**Action item**. Reproduce the records word for word, from the start through the line containing "Management and Technology Research".
━━━━━━━━━━━━━━━━━━━━━━━━━━━━━━
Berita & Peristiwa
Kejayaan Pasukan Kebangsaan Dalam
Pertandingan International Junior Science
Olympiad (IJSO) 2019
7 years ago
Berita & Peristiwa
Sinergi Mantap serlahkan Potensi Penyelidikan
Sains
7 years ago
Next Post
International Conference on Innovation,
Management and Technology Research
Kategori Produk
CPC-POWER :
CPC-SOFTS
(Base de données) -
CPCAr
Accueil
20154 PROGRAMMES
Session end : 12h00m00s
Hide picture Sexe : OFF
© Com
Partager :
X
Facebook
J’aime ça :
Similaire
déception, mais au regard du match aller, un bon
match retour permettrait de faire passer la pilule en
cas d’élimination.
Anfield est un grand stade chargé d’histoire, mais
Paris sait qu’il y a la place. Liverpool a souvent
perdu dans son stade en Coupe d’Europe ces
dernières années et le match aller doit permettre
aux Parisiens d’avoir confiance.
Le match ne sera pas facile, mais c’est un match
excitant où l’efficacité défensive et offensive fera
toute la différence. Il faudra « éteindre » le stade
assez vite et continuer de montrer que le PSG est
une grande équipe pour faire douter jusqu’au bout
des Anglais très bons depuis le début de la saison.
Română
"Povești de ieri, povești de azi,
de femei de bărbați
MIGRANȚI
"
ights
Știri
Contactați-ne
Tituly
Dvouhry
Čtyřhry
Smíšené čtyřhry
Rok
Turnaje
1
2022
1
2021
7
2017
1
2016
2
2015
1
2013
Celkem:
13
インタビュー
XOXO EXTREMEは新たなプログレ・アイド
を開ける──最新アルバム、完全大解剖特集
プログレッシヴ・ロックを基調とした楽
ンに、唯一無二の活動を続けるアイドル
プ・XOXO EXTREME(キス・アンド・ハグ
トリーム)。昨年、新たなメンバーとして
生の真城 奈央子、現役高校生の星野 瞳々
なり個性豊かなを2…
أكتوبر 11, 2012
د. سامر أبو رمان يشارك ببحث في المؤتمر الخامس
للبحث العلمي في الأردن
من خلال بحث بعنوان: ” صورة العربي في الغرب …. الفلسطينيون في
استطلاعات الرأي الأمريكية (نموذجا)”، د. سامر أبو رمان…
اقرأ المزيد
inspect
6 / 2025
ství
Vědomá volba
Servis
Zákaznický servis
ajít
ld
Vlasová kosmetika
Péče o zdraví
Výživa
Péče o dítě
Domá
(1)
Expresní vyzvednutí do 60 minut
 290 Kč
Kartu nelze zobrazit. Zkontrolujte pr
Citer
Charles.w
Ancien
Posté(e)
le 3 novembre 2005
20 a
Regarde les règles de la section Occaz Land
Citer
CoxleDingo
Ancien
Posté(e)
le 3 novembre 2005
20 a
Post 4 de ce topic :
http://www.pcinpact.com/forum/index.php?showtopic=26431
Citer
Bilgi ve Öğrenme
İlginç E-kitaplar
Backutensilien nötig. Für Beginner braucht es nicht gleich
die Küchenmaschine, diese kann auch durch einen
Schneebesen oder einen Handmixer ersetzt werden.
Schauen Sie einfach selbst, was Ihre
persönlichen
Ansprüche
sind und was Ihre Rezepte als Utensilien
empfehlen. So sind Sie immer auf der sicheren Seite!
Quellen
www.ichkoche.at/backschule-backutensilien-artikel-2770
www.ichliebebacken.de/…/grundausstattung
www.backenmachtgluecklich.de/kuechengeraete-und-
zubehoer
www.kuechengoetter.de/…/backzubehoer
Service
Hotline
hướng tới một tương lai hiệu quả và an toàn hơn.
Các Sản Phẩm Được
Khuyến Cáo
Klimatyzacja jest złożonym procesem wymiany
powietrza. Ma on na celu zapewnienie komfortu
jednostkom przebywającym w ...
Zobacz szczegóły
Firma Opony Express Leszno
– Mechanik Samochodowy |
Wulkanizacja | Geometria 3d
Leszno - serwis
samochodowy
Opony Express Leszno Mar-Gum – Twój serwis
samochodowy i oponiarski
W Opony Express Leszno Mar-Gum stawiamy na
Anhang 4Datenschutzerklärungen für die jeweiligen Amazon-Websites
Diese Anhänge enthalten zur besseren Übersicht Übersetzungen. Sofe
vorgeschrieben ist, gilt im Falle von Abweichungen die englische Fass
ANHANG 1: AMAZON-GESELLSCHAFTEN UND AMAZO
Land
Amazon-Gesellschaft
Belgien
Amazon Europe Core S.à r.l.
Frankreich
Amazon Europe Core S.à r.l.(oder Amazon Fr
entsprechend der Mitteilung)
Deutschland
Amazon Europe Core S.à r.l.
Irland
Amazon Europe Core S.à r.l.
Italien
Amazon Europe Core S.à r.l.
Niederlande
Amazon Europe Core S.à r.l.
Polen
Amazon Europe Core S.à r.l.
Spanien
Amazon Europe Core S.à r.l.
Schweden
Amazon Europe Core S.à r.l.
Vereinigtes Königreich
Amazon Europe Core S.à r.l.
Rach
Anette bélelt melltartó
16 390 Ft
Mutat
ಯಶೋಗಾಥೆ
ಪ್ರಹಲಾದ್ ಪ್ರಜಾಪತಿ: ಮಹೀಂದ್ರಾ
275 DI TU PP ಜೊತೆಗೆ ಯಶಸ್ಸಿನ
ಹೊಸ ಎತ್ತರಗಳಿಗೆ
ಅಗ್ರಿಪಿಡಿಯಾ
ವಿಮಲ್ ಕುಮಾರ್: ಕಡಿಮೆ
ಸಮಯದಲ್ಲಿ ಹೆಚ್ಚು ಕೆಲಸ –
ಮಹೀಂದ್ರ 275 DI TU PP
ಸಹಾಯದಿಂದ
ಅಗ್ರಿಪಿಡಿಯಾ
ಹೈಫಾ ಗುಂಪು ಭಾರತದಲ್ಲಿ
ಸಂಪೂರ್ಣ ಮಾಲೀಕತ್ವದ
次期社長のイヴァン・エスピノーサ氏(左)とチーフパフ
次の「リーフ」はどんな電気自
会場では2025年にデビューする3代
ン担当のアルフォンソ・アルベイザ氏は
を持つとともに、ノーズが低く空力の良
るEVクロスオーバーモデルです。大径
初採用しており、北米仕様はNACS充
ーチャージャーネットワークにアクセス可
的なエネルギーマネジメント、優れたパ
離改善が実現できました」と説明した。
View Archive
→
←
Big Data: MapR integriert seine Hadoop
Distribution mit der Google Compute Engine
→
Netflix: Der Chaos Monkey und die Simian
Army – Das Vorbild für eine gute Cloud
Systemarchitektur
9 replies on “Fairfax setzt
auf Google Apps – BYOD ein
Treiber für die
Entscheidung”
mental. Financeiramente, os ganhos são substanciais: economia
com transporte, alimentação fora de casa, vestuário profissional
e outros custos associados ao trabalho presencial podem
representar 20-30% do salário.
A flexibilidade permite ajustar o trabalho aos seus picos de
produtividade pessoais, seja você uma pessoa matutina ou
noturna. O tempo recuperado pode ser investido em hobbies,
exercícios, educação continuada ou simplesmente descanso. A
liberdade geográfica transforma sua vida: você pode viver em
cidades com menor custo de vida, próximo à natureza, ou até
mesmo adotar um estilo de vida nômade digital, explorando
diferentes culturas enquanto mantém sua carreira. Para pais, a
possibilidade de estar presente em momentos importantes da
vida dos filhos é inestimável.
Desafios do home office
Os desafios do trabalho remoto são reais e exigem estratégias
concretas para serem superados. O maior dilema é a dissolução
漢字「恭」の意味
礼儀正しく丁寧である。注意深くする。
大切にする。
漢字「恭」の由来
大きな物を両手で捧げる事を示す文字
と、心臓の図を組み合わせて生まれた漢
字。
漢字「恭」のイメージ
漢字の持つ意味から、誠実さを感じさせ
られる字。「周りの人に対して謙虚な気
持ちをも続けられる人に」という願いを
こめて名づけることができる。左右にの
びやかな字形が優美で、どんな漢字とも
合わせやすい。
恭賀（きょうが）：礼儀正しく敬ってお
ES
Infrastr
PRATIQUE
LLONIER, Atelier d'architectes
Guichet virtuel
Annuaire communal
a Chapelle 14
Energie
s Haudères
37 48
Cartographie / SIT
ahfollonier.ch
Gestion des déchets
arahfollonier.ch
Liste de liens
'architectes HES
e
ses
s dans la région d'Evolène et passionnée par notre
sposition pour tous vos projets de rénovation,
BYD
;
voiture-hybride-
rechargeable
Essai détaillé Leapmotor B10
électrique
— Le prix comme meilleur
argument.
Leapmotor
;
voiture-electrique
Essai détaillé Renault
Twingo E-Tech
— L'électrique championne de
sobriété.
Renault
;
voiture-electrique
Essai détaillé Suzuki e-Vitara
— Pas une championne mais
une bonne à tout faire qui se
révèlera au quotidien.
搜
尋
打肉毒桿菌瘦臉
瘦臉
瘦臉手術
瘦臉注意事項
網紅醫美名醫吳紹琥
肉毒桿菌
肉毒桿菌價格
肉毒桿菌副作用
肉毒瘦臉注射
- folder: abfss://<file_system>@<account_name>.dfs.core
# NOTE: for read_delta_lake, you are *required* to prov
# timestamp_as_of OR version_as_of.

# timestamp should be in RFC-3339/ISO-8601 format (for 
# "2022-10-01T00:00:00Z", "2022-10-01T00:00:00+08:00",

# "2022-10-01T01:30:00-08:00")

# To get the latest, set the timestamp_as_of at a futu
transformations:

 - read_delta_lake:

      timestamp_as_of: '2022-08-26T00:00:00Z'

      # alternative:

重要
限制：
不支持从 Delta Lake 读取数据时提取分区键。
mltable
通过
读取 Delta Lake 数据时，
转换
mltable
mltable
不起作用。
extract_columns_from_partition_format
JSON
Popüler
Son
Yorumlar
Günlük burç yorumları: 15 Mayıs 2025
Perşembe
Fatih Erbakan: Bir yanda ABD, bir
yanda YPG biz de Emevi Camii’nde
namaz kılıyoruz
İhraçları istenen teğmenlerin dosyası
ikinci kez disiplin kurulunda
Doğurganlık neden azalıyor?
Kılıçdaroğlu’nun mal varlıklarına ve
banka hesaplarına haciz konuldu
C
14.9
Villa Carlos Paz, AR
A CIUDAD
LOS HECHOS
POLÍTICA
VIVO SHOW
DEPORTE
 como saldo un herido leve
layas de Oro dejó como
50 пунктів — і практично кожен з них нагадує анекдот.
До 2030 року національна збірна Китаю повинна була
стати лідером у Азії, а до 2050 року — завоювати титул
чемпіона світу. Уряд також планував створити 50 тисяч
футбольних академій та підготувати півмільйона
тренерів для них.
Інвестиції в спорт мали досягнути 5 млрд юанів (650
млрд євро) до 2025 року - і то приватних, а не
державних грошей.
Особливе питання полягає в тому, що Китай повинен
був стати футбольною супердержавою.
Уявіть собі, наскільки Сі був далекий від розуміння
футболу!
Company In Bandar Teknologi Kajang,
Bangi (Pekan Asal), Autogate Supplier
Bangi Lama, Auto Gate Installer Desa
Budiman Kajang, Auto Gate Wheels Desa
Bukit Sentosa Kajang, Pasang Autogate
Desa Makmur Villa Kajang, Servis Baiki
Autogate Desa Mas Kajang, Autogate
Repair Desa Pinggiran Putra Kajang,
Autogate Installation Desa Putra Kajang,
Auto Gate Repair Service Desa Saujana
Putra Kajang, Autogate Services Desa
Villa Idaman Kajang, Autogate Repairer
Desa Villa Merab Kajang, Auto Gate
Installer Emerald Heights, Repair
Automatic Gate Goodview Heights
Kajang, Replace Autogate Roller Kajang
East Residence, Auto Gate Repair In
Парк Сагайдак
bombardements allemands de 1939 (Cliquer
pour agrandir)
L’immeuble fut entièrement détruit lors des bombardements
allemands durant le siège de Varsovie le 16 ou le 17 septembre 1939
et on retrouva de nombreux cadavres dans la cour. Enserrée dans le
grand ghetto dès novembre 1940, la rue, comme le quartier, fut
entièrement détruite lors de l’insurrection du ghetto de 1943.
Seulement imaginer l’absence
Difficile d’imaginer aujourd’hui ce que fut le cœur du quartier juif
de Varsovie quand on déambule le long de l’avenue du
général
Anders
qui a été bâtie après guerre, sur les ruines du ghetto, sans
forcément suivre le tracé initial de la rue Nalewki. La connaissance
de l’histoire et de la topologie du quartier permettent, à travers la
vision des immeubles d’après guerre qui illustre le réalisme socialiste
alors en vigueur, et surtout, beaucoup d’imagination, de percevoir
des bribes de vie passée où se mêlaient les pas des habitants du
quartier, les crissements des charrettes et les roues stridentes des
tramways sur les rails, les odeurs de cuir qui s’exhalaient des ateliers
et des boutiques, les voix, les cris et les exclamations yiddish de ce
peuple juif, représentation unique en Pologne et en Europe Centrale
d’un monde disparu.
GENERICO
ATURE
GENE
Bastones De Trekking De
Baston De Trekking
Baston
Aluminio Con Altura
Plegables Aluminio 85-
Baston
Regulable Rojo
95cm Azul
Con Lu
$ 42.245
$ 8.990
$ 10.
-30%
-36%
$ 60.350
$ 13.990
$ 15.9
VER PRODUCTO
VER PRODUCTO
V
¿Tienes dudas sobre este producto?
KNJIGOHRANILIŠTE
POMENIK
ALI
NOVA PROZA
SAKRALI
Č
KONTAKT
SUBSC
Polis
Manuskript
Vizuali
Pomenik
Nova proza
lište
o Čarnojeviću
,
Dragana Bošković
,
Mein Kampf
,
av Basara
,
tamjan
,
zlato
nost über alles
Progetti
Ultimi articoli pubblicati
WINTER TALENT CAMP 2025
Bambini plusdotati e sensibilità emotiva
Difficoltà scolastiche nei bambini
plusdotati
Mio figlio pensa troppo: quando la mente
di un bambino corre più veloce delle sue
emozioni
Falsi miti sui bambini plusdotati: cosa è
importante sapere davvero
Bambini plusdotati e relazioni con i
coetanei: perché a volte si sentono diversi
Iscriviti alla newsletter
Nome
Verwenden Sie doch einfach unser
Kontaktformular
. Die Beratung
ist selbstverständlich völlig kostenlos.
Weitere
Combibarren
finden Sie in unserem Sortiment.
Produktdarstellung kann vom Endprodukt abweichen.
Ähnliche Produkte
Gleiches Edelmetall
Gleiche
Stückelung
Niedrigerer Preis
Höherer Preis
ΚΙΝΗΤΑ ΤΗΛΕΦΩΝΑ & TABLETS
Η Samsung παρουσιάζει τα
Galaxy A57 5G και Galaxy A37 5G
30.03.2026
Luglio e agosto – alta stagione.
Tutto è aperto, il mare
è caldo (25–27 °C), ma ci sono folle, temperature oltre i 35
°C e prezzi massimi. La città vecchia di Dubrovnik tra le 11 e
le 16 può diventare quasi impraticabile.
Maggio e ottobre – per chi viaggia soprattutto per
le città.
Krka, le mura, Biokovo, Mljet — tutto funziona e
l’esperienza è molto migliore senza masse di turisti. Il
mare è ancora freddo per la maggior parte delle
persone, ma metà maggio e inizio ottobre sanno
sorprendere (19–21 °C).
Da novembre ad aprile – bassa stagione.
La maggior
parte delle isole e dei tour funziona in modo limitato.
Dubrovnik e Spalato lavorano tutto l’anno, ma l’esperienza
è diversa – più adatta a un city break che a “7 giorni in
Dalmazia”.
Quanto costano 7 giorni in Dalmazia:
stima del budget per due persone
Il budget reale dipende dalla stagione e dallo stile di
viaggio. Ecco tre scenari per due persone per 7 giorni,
━━━━━━━━━━━━━━━━━━━━━━━━━━━━━━
**Answer**.
Berita & Peristiwa
Kejayaan Pasukan Kebangsaan Dalam
Pertandingan International Junior Science
Olympiad (IJSO) 2019
7 years ago
Berita & Peristiwa
Sinergi Mantap serlahkan Potensi Penyelidikan
Sains
7 years ago
Next Post
International Conference on Innovation,
Management and Technology Research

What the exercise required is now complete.